● Problem details
Starting at the line containing "párt- és politikamentes" and ending at the line containing "exceptionnel pour remonter", transcribe the listing below exactly. Keep both end lines, skip the pictures, and copy nothing else.

● Data for the task
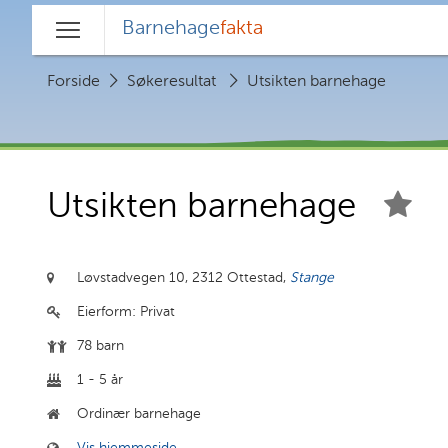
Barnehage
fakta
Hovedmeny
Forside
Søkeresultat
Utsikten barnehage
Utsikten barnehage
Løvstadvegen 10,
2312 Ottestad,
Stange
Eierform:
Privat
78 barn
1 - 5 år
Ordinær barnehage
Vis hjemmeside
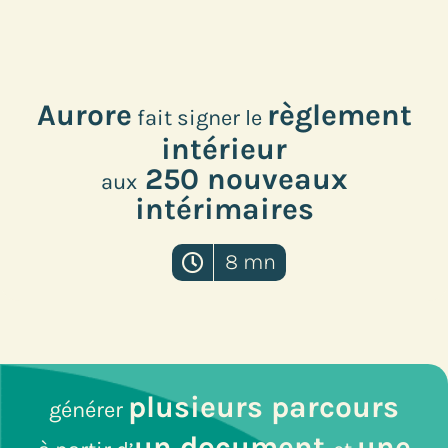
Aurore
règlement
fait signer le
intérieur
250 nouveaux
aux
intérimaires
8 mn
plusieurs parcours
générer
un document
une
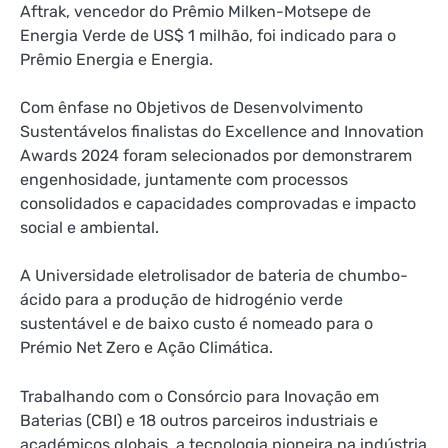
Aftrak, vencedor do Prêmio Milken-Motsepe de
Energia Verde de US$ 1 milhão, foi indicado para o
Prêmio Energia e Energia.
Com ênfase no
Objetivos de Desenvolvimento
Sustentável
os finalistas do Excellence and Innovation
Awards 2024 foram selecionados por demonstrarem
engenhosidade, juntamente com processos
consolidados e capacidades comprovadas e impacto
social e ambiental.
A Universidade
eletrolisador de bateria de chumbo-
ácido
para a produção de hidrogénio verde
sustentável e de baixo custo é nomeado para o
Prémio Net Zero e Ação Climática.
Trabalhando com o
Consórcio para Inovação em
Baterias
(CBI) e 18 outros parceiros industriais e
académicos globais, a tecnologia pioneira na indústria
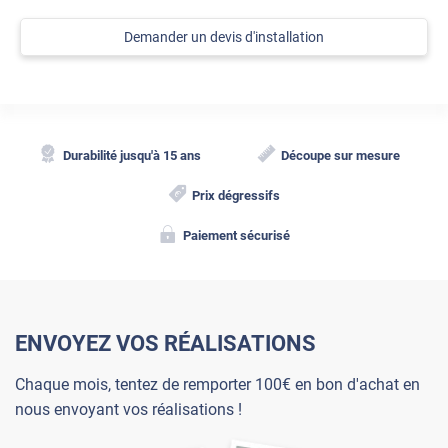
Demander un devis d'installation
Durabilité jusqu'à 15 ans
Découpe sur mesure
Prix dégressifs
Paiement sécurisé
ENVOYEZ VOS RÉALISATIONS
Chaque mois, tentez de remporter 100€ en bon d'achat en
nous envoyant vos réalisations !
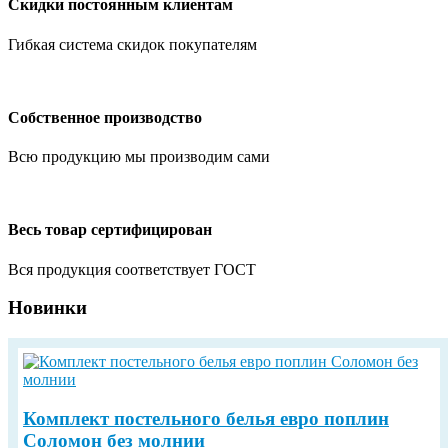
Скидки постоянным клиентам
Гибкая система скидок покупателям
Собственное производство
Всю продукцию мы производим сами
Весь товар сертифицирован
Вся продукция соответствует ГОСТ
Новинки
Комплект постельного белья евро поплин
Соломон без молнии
---
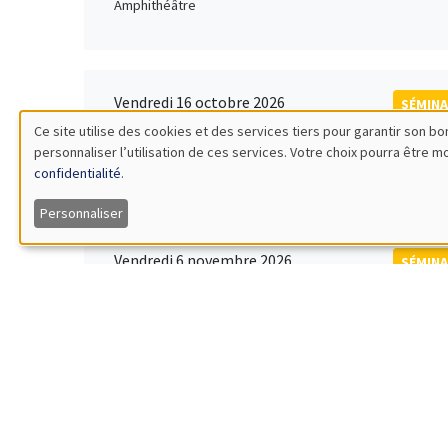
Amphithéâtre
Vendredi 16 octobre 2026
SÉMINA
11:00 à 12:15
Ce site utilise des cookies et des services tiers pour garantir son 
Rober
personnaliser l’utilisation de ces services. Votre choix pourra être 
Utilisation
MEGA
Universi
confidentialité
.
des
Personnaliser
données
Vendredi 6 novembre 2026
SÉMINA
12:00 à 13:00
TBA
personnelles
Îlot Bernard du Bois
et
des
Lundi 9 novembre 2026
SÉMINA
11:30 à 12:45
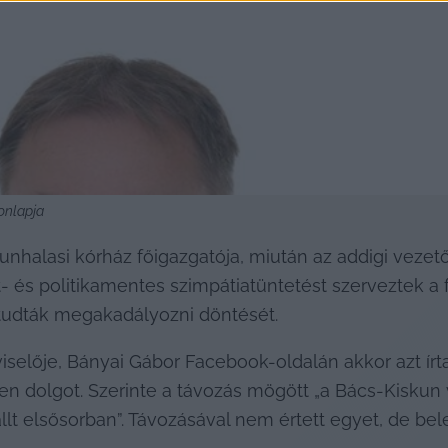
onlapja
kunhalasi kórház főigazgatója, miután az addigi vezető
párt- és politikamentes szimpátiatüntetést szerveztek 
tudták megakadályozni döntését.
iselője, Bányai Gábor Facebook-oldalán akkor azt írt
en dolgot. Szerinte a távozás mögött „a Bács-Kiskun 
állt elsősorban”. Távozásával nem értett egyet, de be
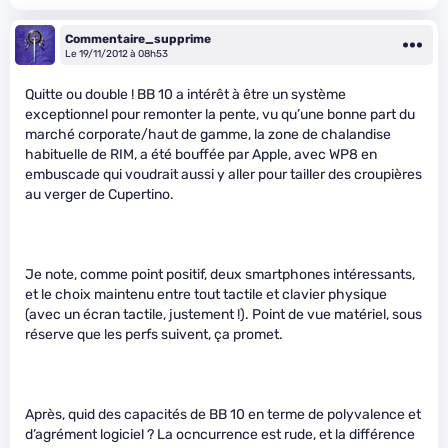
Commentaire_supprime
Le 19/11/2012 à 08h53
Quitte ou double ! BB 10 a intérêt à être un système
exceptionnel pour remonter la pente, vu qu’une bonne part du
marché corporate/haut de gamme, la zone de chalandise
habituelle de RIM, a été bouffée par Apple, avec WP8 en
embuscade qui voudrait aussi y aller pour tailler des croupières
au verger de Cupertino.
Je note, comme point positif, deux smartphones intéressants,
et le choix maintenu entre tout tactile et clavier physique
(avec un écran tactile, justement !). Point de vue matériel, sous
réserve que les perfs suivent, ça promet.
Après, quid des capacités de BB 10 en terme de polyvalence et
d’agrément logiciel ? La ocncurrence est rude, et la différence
* * *
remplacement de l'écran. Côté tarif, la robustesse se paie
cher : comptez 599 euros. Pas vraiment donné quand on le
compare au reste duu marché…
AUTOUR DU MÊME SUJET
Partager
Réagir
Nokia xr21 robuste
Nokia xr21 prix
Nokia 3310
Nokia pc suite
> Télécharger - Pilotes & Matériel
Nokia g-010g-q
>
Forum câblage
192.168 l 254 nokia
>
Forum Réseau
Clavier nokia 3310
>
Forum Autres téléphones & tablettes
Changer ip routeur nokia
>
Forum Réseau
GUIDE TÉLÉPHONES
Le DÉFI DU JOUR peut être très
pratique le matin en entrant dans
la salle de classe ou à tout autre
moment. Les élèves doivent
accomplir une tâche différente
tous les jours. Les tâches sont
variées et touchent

● Answer box
párt- és politikamentes szimpátiatüntetést szerveztek 
tudták megakadályozni döntését.
iselője, Bányai Gábor Facebook-oldalán akkor azt írt
en dolgot. Szerinte a távozás mögött „a Bács-Kiskun 
állt elsősorban”. Távozásával nem értett egyet, de be
Commentaire_supprime
Le 19/11/2012 à 08h53
Quitte ou double ! BB 10 a intérêt à être un système
exceptionnel pour remonter la pente, vu qu’une bonne part du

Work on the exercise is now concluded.